AudioGen-Omni: A Unified Multimodal Diffusion Transformer for Video-Synchronized Audio, Speech, and Song Generation
Le Wang, Jun Wang, Chunyu Qiang, Feng Deng, Chen Zhang, Di Zhang, Kun Gai
TL;DR
AudioGen-Omni tackles unified generation of diverse audio types conditioned on video and text inputs. It introduces a unified Multimodal Diffusion Transformer (MMDiT) with a lightweight lyrics-transcription encoder, AdaLN-based joint attention, and PAAPI for phase-consistent temporal alignment. The model unfreezes all modalities, masks missing inputs, and leverages conditional flow matching, enabling robust cross-modal conditioning and precise lip-sync across audio, speech, and singing. Trained on large-scale video-text-audio corpora, it achieves state-of-the-art results on audio, speech, and song generation tasks and demonstrates efficient inference (~1.91s for 8s of audio). This work lays the groundwork for broader multimodal generation, including potential extensions to video generation.
Abstract
We present AudioGen-Omni - a unified approach based on multimodal diffusion transformers (MMDit), capable of generating high-fidelity audio, speech, and song coherently synchronized with the input video.

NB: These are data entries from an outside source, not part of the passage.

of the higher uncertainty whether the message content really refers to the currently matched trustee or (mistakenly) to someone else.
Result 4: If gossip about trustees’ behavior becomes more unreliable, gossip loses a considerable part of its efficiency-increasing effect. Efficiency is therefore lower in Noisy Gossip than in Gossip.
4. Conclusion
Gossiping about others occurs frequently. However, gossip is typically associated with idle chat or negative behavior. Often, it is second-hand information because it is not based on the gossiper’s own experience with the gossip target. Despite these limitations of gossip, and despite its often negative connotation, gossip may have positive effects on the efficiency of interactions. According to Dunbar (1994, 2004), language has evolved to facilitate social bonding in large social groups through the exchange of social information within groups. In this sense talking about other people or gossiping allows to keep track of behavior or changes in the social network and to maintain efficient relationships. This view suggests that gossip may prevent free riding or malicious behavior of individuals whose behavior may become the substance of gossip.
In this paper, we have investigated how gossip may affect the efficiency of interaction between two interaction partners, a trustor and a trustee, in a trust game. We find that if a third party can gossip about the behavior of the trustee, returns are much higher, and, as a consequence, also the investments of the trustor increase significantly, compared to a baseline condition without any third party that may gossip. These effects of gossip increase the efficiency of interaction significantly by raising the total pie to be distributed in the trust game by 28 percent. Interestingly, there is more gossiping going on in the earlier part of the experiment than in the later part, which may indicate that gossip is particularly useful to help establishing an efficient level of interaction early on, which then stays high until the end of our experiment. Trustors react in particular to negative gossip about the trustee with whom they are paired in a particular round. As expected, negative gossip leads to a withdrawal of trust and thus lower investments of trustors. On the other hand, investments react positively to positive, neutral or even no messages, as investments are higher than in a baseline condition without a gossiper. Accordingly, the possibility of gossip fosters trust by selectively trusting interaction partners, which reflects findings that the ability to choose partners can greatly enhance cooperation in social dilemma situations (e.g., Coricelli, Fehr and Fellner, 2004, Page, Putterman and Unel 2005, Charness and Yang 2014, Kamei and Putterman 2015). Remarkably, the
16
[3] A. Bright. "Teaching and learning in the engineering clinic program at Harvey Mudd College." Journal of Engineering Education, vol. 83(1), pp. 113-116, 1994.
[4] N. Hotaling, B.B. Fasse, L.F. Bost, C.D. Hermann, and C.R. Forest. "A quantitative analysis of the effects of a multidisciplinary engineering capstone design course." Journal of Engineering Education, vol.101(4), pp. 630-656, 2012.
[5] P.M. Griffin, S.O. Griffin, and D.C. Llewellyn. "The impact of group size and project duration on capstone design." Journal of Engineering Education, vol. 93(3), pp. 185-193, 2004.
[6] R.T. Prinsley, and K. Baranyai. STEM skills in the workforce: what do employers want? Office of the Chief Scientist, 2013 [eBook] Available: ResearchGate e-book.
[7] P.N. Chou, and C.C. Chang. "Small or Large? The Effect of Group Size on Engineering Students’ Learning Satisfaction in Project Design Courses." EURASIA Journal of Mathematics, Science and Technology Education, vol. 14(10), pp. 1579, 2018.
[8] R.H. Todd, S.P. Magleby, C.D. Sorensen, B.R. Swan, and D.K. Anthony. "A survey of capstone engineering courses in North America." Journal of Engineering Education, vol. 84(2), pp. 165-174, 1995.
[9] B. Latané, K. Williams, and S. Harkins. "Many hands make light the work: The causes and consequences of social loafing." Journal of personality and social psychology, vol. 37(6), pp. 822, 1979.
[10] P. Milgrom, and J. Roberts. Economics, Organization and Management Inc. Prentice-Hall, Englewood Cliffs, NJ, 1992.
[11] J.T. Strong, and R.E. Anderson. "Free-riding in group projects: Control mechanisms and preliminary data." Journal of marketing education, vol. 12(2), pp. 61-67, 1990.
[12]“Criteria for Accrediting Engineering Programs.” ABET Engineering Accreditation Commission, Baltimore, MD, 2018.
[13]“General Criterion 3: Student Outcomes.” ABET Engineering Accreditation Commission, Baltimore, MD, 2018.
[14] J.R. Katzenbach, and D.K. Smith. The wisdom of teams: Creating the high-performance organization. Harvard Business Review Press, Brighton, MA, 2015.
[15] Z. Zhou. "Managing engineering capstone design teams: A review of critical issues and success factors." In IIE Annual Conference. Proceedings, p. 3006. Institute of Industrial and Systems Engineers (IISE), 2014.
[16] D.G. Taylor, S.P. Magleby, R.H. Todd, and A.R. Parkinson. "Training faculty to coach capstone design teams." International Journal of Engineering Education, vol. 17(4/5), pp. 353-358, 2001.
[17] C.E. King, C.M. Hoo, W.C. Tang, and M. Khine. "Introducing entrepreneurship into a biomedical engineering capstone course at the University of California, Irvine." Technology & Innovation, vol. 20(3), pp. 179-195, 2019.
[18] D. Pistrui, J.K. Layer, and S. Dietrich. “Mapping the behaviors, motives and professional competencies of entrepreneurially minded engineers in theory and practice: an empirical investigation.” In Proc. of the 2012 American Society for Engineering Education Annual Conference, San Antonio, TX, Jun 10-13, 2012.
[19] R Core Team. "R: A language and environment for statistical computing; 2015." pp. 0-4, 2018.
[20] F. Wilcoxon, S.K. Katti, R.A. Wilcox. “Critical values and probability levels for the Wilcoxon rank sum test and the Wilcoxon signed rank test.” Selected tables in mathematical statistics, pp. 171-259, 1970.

AudioGen-Omni introduces a novel joint training paradigm that seamlessly integrates large-scale video-text-audio corpora, enabling a model capable of generating semantically rich, acoustically diverse audio conditioned on multimodal inputs and adaptable to a wide range of audio generation tasks. AudioGen-Omni employs a unified lyrics-transcription encoder that encodes graphemes and phonemes from both song and spoken inputs into dense frame-level representations. Dense frame-level representations are fused using an AdaLN-based joint attention mechanism enhanced with phase-aligned anisotropic positional infusion (PAAPI), wherein RoPE is selectively applied to temporally structured modalities to ensure precise and robust cross-modal alignment. By unfreezing all modalities and masking missing inputs, AudioGen-Omni mitigates the semantic constraints of text-frozen paradigms, enabling effective cross-modal conditioning. This joint training approach enhances audio quality, semantic alignment, and lip-sync accuracy, while also achieving state-of-the-art results on Text-to-Audio/Speech/Song tasks. With an inference time of 1.91 seconds for 8 seconds of audio, it offers substantial improvements in both efficiency and generality.